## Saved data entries
....................

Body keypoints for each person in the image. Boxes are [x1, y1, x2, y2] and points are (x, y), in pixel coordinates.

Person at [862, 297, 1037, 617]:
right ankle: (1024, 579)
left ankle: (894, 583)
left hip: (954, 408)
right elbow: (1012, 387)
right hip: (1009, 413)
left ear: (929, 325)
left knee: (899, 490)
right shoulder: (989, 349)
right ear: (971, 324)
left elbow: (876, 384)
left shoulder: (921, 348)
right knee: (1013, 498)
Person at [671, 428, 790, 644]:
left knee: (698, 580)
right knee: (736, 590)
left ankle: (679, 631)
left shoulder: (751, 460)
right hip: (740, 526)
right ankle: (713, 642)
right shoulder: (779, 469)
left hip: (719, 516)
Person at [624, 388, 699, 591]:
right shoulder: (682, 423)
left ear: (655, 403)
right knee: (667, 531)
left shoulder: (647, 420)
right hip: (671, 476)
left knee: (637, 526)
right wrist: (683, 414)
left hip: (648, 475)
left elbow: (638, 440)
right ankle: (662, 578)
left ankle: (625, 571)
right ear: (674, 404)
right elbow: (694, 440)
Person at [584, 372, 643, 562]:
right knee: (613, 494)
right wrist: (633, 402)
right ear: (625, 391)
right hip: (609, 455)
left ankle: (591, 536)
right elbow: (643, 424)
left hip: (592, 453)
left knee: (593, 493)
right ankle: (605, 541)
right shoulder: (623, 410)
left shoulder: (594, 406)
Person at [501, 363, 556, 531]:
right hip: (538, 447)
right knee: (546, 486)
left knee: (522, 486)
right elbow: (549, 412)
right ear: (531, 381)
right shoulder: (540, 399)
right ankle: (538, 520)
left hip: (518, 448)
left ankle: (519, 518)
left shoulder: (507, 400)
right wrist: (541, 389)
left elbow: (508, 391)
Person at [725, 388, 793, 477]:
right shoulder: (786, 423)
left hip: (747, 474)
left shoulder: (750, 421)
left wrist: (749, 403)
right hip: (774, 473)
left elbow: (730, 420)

....................

## Task description
Word for word, repeat the data from its first line through the line with "right ankle: (605, 541)", including both of those lines and no others.

## Output for this exercise
Body keypoints for each person in the image. Boxes are [x1, y1, x2, y2] and points are (x, y), in pixel coordinates.

Person at [862, 297, 1037, 617]:
right ankle: (1024, 579)
left ankle: (894, 583)
left hip: (954, 408)
right elbow: (1012, 387)
right hip: (1009, 413)
left ear: (929, 325)
left knee: (899, 490)
right shoulder: (989, 349)
right ear: (971, 324)
left elbow: (876, 384)
left shoulder: (921, 348)
right knee: (1013, 498)
Person at [671, 428, 790, 644]:
left knee: (698, 580)
right knee: (736, 590)
left ankle: (679, 631)
left shoulder: (751, 460)
right hip: (740, 526)
right ankle: (713, 642)
right shoulder: (779, 469)
left hip: (719, 516)
Person at [624, 388, 699, 591]:
right shoulder: (682, 423)
left ear: (655, 403)
right knee: (667, 531)
left shoulder: (647, 420)
right hip: (671, 476)
left knee: (637, 526)
right wrist: (683, 414)
left hip: (648, 475)
left elbow: (638, 440)
right ankle: (662, 578)
left ankle: (625, 571)
right ear: (674, 404)
right elbow: (694, 440)
Person at [584, 372, 643, 562]:
right knee: (613, 494)
right wrist: (633, 402)
right ear: (625, 391)
right hip: (609, 455)
left ankle: (591, 536)
right elbow: (643, 424)
left hip: (592, 453)
left knee: (593, 493)
right ankle: (605, 541)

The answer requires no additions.